Tampoco pueden ser consideradas normas de carácter reglamentario, ya que las directivas no tienen carácter ejecutivo, pues no se dictan en desarrollo de Ley alguna, ni pueden catalogarse como reglamentos de tal naturaleza. Basta con analizar su contenido para constatar que son directrices, líneas generales de actuación o planteamientos estratégicos, que carecen de elementos organizativos o normativos.
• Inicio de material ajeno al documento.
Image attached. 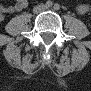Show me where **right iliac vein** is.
Segmentation results:
<instances>
[{
    "label": "right iliac vein",
    "instance_id": "right-iliac-vein-1",
    "mask_svg": "<svg viewBox=\"0 0 91 91\" xmlns=\"http://www.w3.org/2000/svg\"><path fill=\"white\" fill-rule=\"evenodd\" d=\"M41 9H42V6H37V7H35L34 12L38 13L41 11Z\"/></svg>",
    "mask_w": 91,
    "mask_h": 91
}]
</instances>
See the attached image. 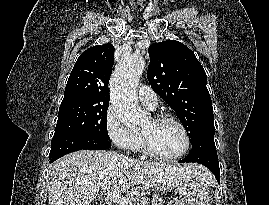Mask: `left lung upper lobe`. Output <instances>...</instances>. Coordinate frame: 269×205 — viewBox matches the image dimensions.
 <instances>
[{
  "mask_svg": "<svg viewBox=\"0 0 269 205\" xmlns=\"http://www.w3.org/2000/svg\"><path fill=\"white\" fill-rule=\"evenodd\" d=\"M148 53L151 87L174 109L191 142L215 131L206 73L194 52L178 41L166 40L152 44Z\"/></svg>",
  "mask_w": 269,
  "mask_h": 205,
  "instance_id": "obj_1",
  "label": "left lung upper lobe"
}]
</instances>
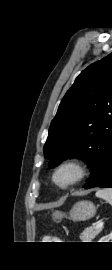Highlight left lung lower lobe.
Instances as JSON below:
<instances>
[{"label":"left lung lower lobe","instance_id":"0a47b994","mask_svg":"<svg viewBox=\"0 0 112 270\" xmlns=\"http://www.w3.org/2000/svg\"><path fill=\"white\" fill-rule=\"evenodd\" d=\"M84 188L111 187L112 188V146L110 147L99 173L83 186Z\"/></svg>","mask_w":112,"mask_h":270}]
</instances>
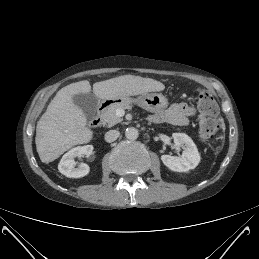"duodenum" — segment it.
<instances>
[{
	"label": "duodenum",
	"mask_w": 259,
	"mask_h": 259,
	"mask_svg": "<svg viewBox=\"0 0 259 259\" xmlns=\"http://www.w3.org/2000/svg\"><path fill=\"white\" fill-rule=\"evenodd\" d=\"M111 101H103L99 104L97 108L96 115L91 120L90 124L92 127H98L102 122V114L105 109L111 104Z\"/></svg>",
	"instance_id": "410a0bca"
}]
</instances>
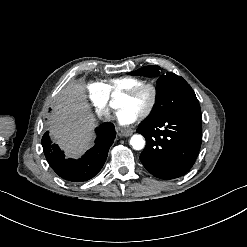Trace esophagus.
I'll list each match as a JSON object with an SVG mask.
<instances>
[{
  "mask_svg": "<svg viewBox=\"0 0 247 247\" xmlns=\"http://www.w3.org/2000/svg\"><path fill=\"white\" fill-rule=\"evenodd\" d=\"M120 133L123 137H129L133 134V130L132 129H127V128H121L120 129Z\"/></svg>",
  "mask_w": 247,
  "mask_h": 247,
  "instance_id": "1",
  "label": "esophagus"
}]
</instances>
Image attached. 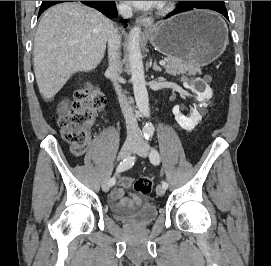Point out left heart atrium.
Here are the masks:
<instances>
[{"label":"left heart atrium","mask_w":271,"mask_h":266,"mask_svg":"<svg viewBox=\"0 0 271 266\" xmlns=\"http://www.w3.org/2000/svg\"><path fill=\"white\" fill-rule=\"evenodd\" d=\"M126 2L138 9H148L159 4L160 1H126Z\"/></svg>","instance_id":"39dd6f15"}]
</instances>
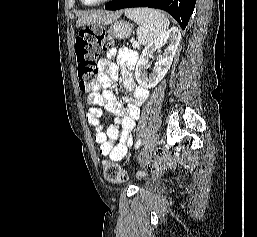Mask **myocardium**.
<instances>
[{
	"mask_svg": "<svg viewBox=\"0 0 257 237\" xmlns=\"http://www.w3.org/2000/svg\"><path fill=\"white\" fill-rule=\"evenodd\" d=\"M111 0H99L97 2H94V3H87L85 2L84 0H81V2L86 5V6H97V5H101V4H104V3H107Z\"/></svg>",
	"mask_w": 257,
	"mask_h": 237,
	"instance_id": "f54148a6",
	"label": "myocardium"
}]
</instances>
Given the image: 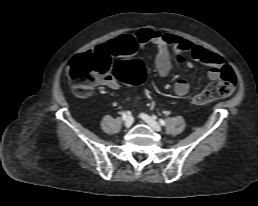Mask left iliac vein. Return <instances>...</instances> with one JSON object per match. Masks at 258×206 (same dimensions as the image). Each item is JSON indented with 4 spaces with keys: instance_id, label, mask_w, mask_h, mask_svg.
Returning a JSON list of instances; mask_svg holds the SVG:
<instances>
[{
    "instance_id": "left-iliac-vein-1",
    "label": "left iliac vein",
    "mask_w": 258,
    "mask_h": 206,
    "mask_svg": "<svg viewBox=\"0 0 258 206\" xmlns=\"http://www.w3.org/2000/svg\"><path fill=\"white\" fill-rule=\"evenodd\" d=\"M141 118L155 131H161V126L152 117L146 114H141Z\"/></svg>"
}]
</instances>
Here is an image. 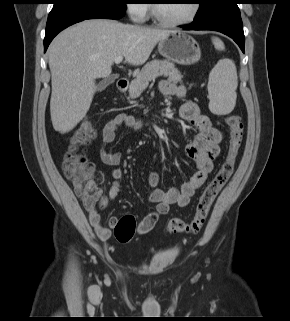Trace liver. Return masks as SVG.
Listing matches in <instances>:
<instances>
[{
  "label": "liver",
  "mask_w": 290,
  "mask_h": 321,
  "mask_svg": "<svg viewBox=\"0 0 290 321\" xmlns=\"http://www.w3.org/2000/svg\"><path fill=\"white\" fill-rule=\"evenodd\" d=\"M173 31L91 19L68 27L48 48L53 127L64 134L85 117L95 80L109 77L118 56L133 66L144 64L156 44Z\"/></svg>",
  "instance_id": "liver-1"
}]
</instances>
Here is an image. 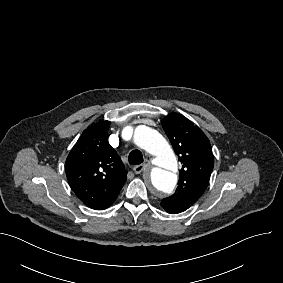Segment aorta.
<instances>
[{"label": "aorta", "instance_id": "obj_1", "mask_svg": "<svg viewBox=\"0 0 283 283\" xmlns=\"http://www.w3.org/2000/svg\"><path fill=\"white\" fill-rule=\"evenodd\" d=\"M134 143L155 156L157 167L151 170V184L158 191L172 193L177 184V159L167 140L156 130L138 126L134 130Z\"/></svg>", "mask_w": 283, "mask_h": 283}]
</instances>
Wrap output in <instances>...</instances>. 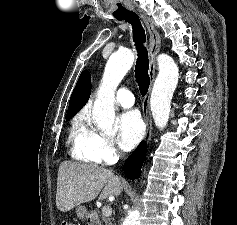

Félix Arteaga, en un artículo publicado sobre la Estrategia de Seguridad Nacional en el Real Instituto Elcano, considera que estos documentos tienen una vocación transformadora de las políticas públicas cuya labor comienza -y no termina- con su aprobación, por ello en su valoración se debe diferenciar el contenido de la misma de los mecanismos de puesta en marcha que, a la larga, serán los que demuestren la validez o irrelevancia del documento aprobado.

 

El pensamiento estratégico en España

El pensamiento estratégico en el ámbito de la seguridad surge, tal cual lo conocemos hoy en día, a través de la publicación de una estrategia de seguridad nacional en Estados Unidos en el año 1986 con el mandato establecido por la Ley Goldwater-Nichols que obligaba al presidente del país a remitir un informe anual al Congreso.

En España el primer documento estratégico de los últimos años podría ser la Revisión Estratégica de la Defensa, publicada en el año 2003. Un documento en el que se pretendía asegurar en el horizonte de los doce o quince años, la eficacia y la eficiencia en el esfuerzo que España, como Nación soberana, debía realizar tanto para atender sus propias necesidades de defensa como dentro del marco de seguridad compartida con nuestros socios y aliados.

Años después, España se sumó de una visión más transversal a este proceso con la publicación en 2011 de la Estrategia Española de Seguridad, el primer documento de su estilo en nuestro país que sin embargo careció de un verdadero impacto en la Seguridad Nacional por ser publicado al final de la segunda Legislatura del presidente Zapatero. Posteriormente, se publicó la Estrategia de Seguridad Nacional en 2013, un documento continuista con el anterior cuya mayor virtud ha sido construir las estructuras que soportan el Sistema de Seguridad Nacional en el ámbito del Presidente del Gobierno.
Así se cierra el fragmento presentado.